# [Description of the task]
Without any pictures, print exactly the lines that run from the start of the data through the line containing "Including an example".

# [Data for analysis]
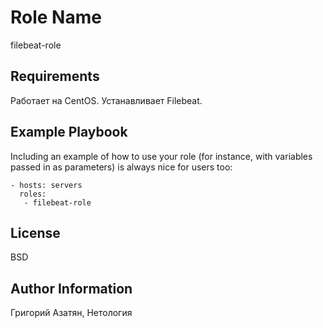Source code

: Role Name
=========

filebeat-role

Requirements
------------

Работает на CentOS. Устанавливает Filebeat.



Example Playbook
----------------

Including an example of how to use your role (for instance, with variables passed in as parameters) is always nice for users too:

    - hosts: servers
      roles:
       - filebeat-role

License
-------

BSD

Author Information
------------------

Григорий Азатян, Нетология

# [Expected answer]
Source code

: Role Name
=========

filebeat-role

Requirements
------------

Работает на CentOS. Устанавливает Filebeat.



Example Playbook
----------------

Including an example of how to use your role (for instance, with variables passed in as parameters) is always nice for users too:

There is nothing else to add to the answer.